Заметил идущую мимо нас к подъезду Ирину Леонидовну. Поздоровался с ней доброжелательно. Она внезапно посмотрела на меня недобро и как рявкнет:

– Улыбаешься? Здороваешься тут, как ни в чем ни бывало. Познакомил моего Ванечку с этой потаскухой, жизнь ему сломал, а сам и рад…

Здрасьте, приехали!.. Сказать, что я опешил от такого наезда – ничего не сказать.

– Вы, Ирина Леонидовна, очень неправы сейчас, – сказал я как можно более спокойно, хоть возмущение и одолевало. Но не воевать же с пожилой женщиной. – Иван и Ксюша оба хорошие люди, но это жизнь, кто мог знать, что так сложится.

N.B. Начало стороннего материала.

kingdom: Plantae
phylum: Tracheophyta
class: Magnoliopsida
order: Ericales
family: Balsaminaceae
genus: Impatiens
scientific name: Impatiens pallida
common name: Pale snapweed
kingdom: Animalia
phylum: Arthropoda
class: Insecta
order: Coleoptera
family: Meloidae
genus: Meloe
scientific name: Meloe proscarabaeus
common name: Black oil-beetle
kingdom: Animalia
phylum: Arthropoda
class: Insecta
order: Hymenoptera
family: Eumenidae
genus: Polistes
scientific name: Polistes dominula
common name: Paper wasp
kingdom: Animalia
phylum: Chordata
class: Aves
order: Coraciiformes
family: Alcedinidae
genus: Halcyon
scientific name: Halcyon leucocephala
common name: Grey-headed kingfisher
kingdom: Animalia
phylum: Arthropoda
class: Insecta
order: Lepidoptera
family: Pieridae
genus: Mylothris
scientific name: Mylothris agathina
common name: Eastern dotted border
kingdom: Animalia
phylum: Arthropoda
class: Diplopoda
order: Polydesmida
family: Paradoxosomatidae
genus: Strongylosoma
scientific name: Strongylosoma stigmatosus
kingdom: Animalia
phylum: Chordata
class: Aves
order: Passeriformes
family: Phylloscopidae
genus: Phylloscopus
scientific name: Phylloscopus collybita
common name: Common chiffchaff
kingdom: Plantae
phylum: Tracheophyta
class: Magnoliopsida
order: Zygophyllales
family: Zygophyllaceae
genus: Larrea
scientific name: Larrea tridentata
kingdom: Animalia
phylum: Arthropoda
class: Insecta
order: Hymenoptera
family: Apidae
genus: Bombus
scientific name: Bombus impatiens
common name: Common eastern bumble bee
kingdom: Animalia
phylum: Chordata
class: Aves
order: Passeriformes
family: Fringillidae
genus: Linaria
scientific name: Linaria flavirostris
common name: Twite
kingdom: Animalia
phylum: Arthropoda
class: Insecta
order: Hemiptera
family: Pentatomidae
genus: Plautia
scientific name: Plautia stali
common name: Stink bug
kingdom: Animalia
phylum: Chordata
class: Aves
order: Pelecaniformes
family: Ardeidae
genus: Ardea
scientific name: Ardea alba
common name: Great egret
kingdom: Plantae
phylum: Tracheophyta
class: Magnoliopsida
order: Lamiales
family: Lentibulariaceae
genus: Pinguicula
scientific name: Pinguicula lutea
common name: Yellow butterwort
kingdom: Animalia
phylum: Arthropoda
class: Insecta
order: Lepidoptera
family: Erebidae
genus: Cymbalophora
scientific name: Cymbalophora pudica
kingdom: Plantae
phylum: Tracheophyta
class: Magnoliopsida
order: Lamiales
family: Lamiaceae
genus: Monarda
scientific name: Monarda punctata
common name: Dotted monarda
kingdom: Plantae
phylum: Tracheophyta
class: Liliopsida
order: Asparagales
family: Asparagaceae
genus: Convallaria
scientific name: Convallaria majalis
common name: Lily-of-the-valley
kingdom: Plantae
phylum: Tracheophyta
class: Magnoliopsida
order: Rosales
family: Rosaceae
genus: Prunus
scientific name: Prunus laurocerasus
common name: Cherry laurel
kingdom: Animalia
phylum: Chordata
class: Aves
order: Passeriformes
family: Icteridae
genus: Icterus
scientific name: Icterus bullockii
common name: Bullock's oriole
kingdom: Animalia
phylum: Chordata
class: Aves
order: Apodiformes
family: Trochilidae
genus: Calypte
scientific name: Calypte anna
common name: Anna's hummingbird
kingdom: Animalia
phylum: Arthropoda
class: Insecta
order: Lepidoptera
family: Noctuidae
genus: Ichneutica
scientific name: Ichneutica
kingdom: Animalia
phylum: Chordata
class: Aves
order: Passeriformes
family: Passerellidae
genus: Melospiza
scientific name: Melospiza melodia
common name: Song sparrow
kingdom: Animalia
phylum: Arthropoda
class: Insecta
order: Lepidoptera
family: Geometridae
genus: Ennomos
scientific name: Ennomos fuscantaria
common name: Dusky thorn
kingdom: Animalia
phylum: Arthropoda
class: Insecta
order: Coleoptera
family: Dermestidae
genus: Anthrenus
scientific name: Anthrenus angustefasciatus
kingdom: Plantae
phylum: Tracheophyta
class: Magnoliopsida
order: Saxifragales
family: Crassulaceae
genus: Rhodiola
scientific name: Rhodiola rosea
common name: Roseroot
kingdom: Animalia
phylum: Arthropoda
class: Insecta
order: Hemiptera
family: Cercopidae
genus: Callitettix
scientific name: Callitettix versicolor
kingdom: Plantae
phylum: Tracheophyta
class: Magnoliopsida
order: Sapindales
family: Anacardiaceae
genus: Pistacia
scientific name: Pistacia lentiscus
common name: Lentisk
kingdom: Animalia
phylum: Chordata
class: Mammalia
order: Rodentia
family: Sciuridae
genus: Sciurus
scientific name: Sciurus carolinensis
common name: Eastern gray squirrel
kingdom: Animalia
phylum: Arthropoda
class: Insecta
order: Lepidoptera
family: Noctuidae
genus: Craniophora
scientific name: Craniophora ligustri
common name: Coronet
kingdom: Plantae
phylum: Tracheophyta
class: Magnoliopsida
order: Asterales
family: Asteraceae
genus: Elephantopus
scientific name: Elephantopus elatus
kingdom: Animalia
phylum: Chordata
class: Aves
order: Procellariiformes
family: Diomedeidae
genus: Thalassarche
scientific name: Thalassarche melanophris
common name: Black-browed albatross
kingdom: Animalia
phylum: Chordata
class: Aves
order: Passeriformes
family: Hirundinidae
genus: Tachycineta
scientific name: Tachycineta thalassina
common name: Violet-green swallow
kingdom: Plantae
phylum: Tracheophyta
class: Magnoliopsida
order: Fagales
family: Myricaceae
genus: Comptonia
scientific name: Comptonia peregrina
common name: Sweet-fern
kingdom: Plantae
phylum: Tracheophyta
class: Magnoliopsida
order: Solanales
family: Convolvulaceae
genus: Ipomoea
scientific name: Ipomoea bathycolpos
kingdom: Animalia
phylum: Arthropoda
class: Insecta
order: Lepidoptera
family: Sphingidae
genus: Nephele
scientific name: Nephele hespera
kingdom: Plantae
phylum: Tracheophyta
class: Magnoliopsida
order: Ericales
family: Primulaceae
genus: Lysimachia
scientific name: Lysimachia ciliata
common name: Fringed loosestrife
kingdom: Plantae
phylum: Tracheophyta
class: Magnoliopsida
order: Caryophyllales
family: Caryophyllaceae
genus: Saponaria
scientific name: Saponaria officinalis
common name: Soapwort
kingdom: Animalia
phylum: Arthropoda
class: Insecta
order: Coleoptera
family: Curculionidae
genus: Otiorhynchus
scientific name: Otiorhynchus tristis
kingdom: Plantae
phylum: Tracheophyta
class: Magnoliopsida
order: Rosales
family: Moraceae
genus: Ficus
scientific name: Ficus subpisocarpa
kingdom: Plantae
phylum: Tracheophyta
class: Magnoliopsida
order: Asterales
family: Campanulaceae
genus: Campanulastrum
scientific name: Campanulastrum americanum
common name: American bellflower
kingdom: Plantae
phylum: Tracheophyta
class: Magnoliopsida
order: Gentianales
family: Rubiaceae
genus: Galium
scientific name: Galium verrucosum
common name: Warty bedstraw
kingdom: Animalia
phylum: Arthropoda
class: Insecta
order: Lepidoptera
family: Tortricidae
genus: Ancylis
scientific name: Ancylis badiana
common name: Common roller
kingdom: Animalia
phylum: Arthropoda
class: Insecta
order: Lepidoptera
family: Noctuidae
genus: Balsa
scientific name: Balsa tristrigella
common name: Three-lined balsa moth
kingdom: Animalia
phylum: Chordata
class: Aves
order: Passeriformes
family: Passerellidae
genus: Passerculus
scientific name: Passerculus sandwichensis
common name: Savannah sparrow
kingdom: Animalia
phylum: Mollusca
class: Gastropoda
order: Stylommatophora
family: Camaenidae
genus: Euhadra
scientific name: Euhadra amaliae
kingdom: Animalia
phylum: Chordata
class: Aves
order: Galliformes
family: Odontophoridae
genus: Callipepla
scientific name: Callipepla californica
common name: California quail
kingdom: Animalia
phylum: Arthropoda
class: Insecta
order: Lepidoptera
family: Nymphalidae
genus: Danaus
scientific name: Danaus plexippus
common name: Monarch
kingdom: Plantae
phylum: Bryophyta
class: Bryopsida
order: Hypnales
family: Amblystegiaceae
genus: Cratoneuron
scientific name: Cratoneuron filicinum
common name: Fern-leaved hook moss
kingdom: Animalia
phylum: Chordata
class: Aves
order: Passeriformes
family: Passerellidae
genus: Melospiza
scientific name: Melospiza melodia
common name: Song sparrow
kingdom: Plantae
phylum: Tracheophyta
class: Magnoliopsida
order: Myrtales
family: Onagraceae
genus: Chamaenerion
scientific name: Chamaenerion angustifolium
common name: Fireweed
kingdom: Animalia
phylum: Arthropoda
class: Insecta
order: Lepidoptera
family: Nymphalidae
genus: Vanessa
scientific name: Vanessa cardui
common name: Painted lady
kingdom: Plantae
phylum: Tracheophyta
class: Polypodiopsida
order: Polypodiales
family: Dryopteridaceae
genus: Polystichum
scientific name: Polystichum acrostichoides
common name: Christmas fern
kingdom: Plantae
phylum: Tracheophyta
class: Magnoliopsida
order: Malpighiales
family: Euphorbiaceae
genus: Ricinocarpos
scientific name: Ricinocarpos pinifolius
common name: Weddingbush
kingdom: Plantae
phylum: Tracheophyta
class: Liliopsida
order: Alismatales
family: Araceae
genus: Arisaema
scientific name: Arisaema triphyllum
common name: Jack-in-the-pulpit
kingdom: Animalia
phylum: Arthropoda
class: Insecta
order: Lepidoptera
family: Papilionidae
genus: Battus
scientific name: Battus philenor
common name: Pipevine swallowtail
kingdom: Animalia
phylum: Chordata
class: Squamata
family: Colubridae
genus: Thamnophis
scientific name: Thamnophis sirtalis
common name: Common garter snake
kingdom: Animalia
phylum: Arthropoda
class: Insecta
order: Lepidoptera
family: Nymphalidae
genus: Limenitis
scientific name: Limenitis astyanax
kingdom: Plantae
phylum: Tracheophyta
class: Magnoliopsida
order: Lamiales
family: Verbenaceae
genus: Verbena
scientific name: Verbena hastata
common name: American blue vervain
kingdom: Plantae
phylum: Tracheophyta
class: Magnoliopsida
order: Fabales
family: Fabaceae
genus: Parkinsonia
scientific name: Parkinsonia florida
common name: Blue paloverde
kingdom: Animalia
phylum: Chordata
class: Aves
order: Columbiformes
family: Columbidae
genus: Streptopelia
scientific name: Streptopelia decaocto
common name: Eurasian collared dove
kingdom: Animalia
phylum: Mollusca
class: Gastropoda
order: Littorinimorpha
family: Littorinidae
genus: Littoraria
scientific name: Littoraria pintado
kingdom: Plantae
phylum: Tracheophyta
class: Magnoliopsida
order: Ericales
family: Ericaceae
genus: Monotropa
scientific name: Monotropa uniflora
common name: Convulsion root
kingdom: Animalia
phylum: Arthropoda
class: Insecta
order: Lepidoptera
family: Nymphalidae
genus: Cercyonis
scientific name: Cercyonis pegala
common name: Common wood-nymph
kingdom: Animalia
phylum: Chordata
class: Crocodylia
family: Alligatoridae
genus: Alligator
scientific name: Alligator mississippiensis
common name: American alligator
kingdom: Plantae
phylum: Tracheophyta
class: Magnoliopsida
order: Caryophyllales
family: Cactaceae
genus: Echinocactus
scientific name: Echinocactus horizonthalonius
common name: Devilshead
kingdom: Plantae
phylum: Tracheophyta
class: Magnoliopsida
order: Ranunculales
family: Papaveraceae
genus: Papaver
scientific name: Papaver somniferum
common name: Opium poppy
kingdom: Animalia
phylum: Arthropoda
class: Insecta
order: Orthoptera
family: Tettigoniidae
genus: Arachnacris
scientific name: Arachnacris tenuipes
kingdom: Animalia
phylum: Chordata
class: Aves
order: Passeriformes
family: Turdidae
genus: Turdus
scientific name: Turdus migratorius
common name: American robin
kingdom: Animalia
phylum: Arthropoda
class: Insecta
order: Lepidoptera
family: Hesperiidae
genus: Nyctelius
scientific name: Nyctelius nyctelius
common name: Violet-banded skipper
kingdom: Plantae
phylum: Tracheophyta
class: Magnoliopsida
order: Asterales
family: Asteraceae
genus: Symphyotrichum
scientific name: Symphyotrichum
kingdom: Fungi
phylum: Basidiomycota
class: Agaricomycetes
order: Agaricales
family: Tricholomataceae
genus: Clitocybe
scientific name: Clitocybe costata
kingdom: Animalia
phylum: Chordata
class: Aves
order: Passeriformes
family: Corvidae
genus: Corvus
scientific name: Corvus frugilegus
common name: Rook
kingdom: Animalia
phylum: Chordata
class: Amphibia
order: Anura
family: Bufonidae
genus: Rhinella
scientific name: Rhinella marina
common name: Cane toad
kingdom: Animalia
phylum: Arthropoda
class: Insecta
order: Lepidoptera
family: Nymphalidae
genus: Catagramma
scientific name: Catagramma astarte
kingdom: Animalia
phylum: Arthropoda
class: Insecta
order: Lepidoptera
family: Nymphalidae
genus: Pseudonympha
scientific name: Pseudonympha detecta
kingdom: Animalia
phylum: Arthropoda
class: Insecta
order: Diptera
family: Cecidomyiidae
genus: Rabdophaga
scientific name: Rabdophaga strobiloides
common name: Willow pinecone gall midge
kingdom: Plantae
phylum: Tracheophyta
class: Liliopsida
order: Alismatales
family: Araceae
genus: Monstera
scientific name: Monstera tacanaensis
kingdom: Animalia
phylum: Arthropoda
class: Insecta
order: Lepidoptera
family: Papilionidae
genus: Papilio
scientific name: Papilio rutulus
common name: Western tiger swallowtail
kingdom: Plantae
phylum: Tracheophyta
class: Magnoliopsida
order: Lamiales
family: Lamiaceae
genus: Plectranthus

– Хорошие люди! Иван-то да, но это ты шалабуду эту называешь хорошей? – вскипела Ирина Леонидовна. – Сам себе нормальную жену, значит, выбрал, а сыну моему и эта сгодится, по-твоему?!

– Ну-ка, голубушка, немедленно возьмите себя в руки, – внезапно вступила в нашу перепалку Валентина Никаноровна. – Кругом дети, а вы здесь устроили балаган, дискредитируете всех советских женщин своим поведением.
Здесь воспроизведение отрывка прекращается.